§ Task prompt: Copy the stretch of records from the line containing "Reading right to" through the line containing "Where is credit nearest to the value 1896653?", reproducing each line verbatim.

** Dataset entries follows **

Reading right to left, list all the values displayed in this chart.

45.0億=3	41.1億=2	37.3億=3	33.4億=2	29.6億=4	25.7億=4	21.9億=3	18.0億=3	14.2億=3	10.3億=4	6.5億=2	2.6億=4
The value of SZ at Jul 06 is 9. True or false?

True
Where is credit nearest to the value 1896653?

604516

** End of Dataset entries **
** Dataset entries follows **

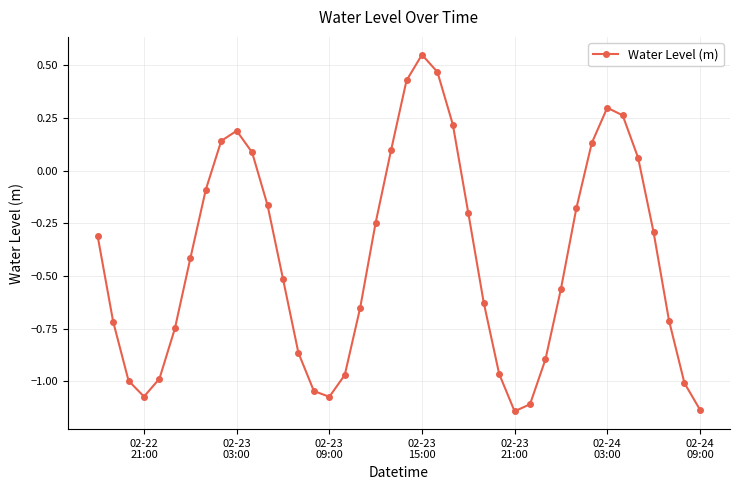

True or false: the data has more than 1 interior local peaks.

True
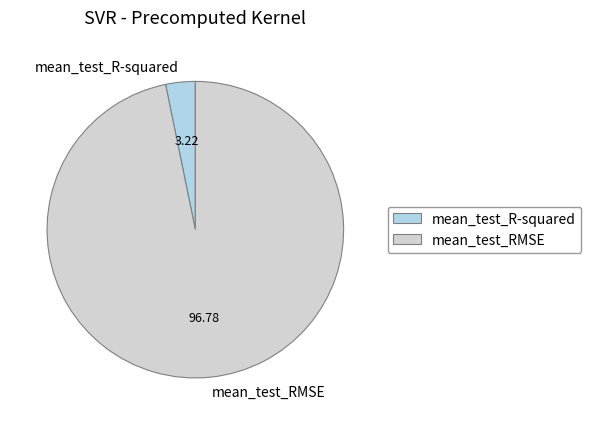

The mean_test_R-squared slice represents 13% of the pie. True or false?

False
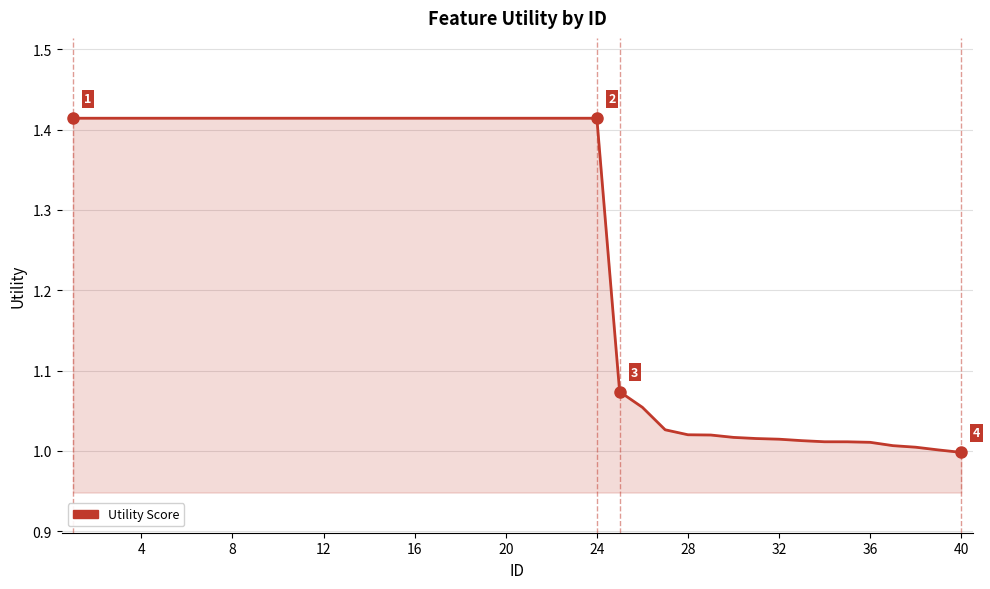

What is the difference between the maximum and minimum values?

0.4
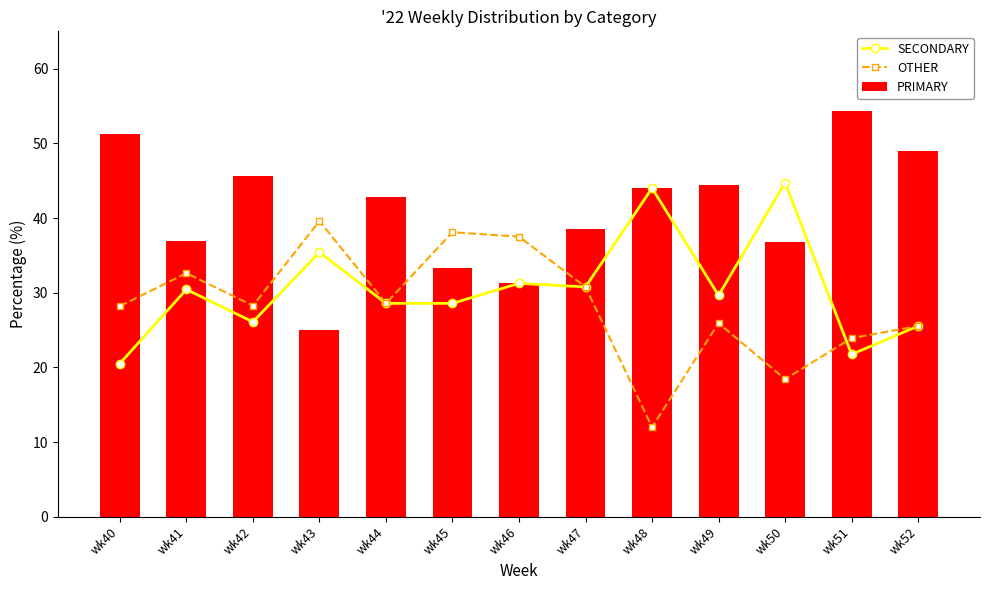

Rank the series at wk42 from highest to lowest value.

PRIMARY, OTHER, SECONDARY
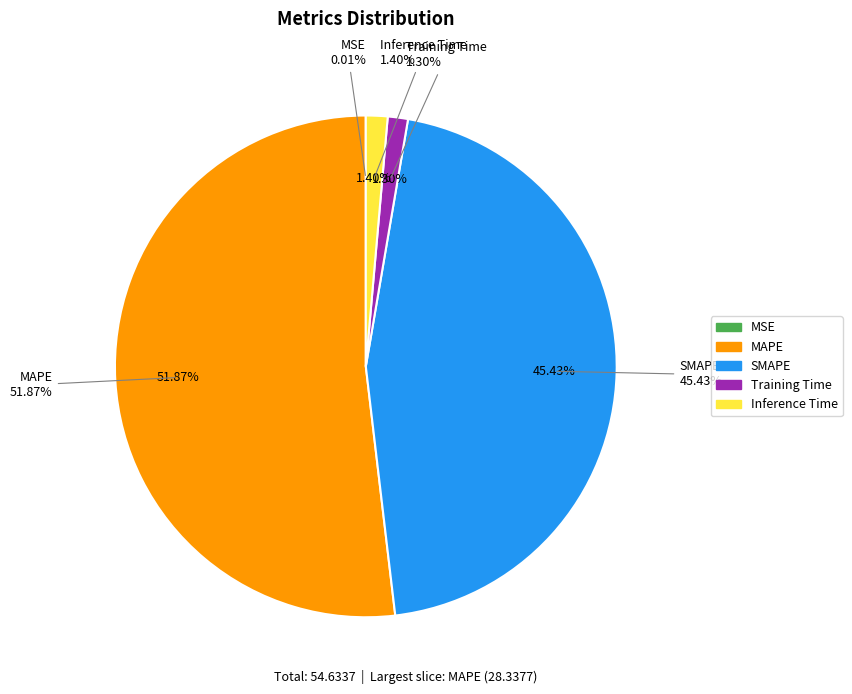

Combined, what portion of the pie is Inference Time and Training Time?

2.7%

** End of Dataset entries **
** Dataset entries follows **

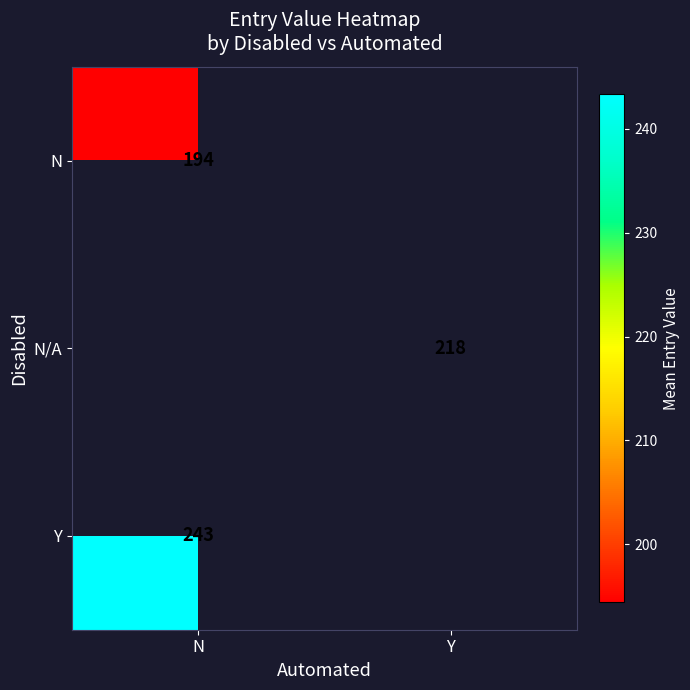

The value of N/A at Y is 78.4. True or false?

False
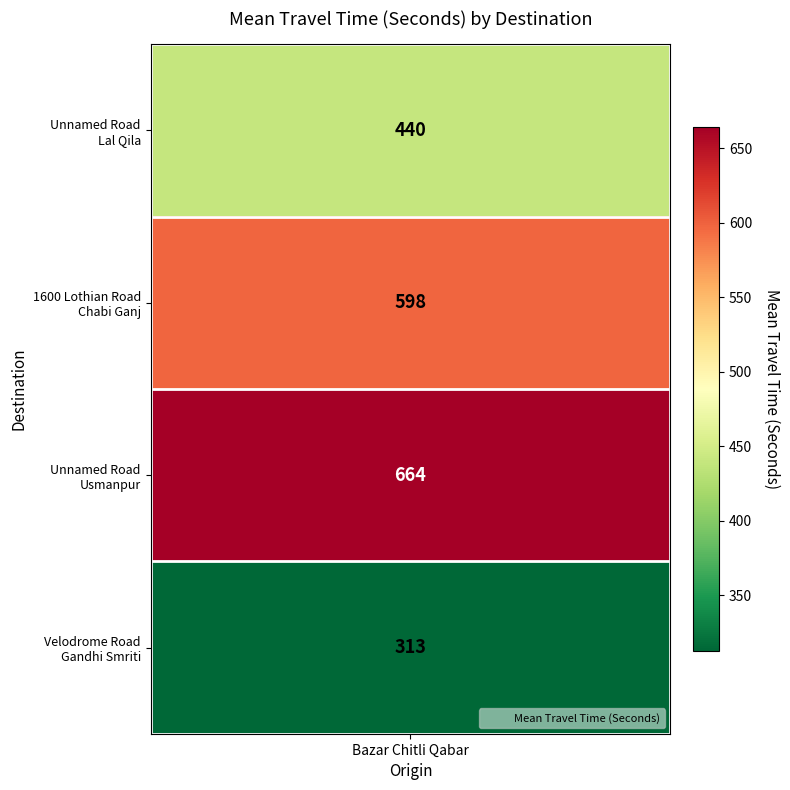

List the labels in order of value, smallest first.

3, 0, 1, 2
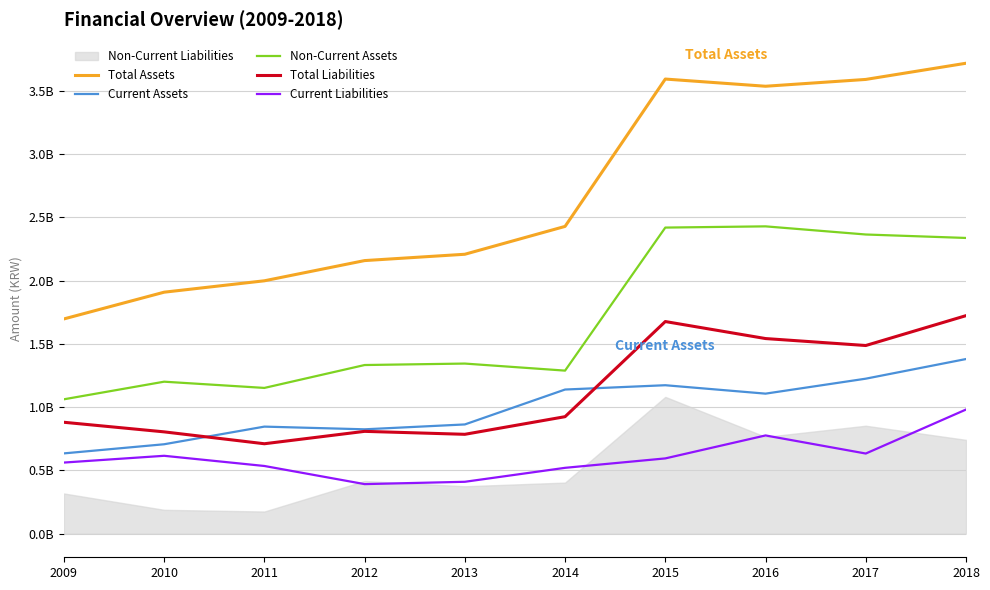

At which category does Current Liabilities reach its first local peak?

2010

** End of Dataset entries **

§ Reply to the exercise:
Reading right to left, list all the values displayed in this chart.

45.0億=3	41.1億=2	37.3億=3	33.4億=2	29.6億=4	25.7億=4	21.9億=3	18.0億=3	14.2億=3	10.3億=4	6.5億=2	2.6億=4
The value of SZ at Jul 06 is 9. True or false?

True
Where is credit nearest to the value 1896653?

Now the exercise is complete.